24 Şubat 2010 Çarşamba

noktalama*

*bir bütün halinde anlam ifade etmeyecek, birlik ve beraberlikten yoksun bahislerin nokta nokta maddeler halinde sıralanmasından teşekkül yazı.

. karadenize gidesim var. doğusuna. hani Artvin'e falan. buna mukabil tek yapabildiğim "bari yağmur yağsa da ağaçlık bi yere baksam" diye temenni etmek.

. bikaç sebeple anneme resim yollamıştım. işte "bak yeni kazak aldım, nasıl" falan gibi sebeplerle. annem "senin yüzüne noooolmuuşş!!!" ana fikirli yorumlar yaptı. cildim mi kötüymüş, krem mi kötüymüş, yorgunmuymuşum, yaşlanmışmıymışım gibi. bu vesileyle kendimi doğal yollu bakım onarım tekniklerine adadım. kozmetik sektörüne para kazandırmaya son! (he, kozmetik sektörü de sayemde dönüyordu!) yoğurttu, baldı, karbonattı, pirinçti, elmaydı, yumurtaydı, şuydu buydu.... umudum bunlar artık. 8) hem allaha şükür her tür derde çare varmış, baktım buldum. porselen gibi bir cilt istiyorsan başka tarif, mermer gibi bir cilt istiyorsan başka tarif. 8)

. şirketin geneli açık ofis. lakin benim bulunduğum yer camekanla kapatılmış bir oda. kapı genelde açık durur fakat kimi zaman toplantı vs sebeplerle dışardan insanlar geliyor, ve kapı kapanıyor. hah işte o zaman resmen oksijen karaborsası oluyor. 3 gıdım oksijen ilk çekenin ciğerinde kalıyor.
yapmayın yavrum, yapmayın evladım!!! vallaha kapıya "oksijeninizle gelin, bizimki kendimize kadar" diye yazı asıcam yaa...

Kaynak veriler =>
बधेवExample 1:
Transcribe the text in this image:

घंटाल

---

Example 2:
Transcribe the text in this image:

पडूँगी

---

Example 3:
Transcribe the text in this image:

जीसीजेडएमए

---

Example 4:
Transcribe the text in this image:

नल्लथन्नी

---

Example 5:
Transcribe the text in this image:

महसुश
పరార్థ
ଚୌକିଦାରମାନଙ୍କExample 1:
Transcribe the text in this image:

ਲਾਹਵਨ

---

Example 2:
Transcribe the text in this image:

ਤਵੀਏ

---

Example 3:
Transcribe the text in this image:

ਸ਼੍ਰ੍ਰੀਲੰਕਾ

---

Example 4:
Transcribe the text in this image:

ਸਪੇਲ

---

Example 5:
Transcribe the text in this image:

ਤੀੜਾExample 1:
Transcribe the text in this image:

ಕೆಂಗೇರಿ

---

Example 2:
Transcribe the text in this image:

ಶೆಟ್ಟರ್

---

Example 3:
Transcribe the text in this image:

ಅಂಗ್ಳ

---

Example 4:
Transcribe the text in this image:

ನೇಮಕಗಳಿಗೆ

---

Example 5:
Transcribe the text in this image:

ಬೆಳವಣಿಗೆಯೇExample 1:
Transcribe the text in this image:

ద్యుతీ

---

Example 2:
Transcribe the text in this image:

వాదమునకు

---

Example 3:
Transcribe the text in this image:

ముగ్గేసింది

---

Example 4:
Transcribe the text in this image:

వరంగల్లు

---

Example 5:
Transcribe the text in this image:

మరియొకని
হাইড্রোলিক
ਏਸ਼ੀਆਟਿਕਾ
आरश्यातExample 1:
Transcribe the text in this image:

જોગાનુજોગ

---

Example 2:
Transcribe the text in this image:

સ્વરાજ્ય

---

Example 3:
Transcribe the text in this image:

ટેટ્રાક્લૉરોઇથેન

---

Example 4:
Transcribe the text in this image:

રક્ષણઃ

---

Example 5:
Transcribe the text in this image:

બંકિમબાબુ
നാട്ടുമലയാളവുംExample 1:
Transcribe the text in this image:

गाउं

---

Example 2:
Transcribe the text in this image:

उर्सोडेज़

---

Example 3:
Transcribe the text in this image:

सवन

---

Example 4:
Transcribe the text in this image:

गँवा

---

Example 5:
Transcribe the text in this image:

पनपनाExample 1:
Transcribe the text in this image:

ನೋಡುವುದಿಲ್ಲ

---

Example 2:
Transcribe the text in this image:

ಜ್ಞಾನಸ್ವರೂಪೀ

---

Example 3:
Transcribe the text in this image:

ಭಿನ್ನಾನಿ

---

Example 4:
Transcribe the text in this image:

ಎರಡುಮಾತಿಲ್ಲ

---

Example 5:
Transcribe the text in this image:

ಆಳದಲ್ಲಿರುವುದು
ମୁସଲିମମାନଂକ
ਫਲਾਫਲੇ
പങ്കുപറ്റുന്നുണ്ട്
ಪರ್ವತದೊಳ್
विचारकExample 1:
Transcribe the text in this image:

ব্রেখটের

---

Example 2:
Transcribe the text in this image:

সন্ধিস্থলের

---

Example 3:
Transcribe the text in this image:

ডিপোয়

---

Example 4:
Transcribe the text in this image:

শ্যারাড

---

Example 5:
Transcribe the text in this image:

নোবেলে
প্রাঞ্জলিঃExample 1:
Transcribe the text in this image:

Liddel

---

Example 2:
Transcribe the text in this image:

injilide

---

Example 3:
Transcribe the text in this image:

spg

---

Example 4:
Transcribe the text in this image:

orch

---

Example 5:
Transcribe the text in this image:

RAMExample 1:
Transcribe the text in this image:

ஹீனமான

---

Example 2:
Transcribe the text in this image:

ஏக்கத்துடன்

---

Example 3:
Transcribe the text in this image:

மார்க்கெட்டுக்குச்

==

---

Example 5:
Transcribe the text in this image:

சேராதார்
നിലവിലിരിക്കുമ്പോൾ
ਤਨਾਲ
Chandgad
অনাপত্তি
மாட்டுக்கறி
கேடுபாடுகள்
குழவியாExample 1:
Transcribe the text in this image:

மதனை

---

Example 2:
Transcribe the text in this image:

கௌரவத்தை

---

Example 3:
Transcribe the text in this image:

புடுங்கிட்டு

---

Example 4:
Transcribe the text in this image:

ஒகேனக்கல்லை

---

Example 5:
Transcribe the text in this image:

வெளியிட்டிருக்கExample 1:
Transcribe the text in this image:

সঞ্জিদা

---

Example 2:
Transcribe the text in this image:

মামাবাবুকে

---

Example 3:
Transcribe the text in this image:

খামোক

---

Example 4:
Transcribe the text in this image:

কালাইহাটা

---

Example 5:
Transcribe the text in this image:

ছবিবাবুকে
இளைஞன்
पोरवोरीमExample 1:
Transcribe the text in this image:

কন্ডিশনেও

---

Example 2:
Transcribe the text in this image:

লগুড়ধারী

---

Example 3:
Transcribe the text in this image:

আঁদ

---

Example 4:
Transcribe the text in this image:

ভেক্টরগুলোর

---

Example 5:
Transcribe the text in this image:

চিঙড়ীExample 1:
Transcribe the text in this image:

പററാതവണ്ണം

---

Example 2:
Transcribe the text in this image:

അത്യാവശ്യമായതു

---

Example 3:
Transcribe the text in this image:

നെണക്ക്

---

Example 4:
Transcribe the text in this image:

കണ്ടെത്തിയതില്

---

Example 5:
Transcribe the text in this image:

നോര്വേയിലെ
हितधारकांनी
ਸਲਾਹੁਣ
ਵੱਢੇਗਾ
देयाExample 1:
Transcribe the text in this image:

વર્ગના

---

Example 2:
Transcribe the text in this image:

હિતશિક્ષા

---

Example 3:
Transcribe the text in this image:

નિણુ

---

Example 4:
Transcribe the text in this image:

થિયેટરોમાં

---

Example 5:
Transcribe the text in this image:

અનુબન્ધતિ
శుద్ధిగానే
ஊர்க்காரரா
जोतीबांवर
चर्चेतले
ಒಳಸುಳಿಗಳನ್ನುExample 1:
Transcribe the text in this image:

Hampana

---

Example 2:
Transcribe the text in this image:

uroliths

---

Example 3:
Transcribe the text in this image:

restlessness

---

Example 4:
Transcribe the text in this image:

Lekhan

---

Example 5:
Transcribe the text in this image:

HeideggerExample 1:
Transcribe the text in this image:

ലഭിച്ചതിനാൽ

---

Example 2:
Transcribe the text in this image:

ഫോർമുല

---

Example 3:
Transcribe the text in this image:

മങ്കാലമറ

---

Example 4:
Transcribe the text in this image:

Görev Tanımı =>
"noktalama" başlıklı yazıya göre şu soruları yanıtlayın:
1. Yazar Karadeniz'in hangi kısmına gitmek istiyor?
2. Annesinin yorumlarından sonra yazar kendini neye adadı?
3. Yazarın odasının kapısı hangi durumlarda kapanıyor?
Yanıtlarınızda yalnızca yazıdaki bilgilere dayanın.

Yazılı Yanıt =>
1. Karadeniz'in doğusuna, Artvin gibi bir yere.
2. Doğal yollu bakım onarım tekniklerine.
3. Toplantı gibi sebeplerle dışarıdan insanlar geldiğinde.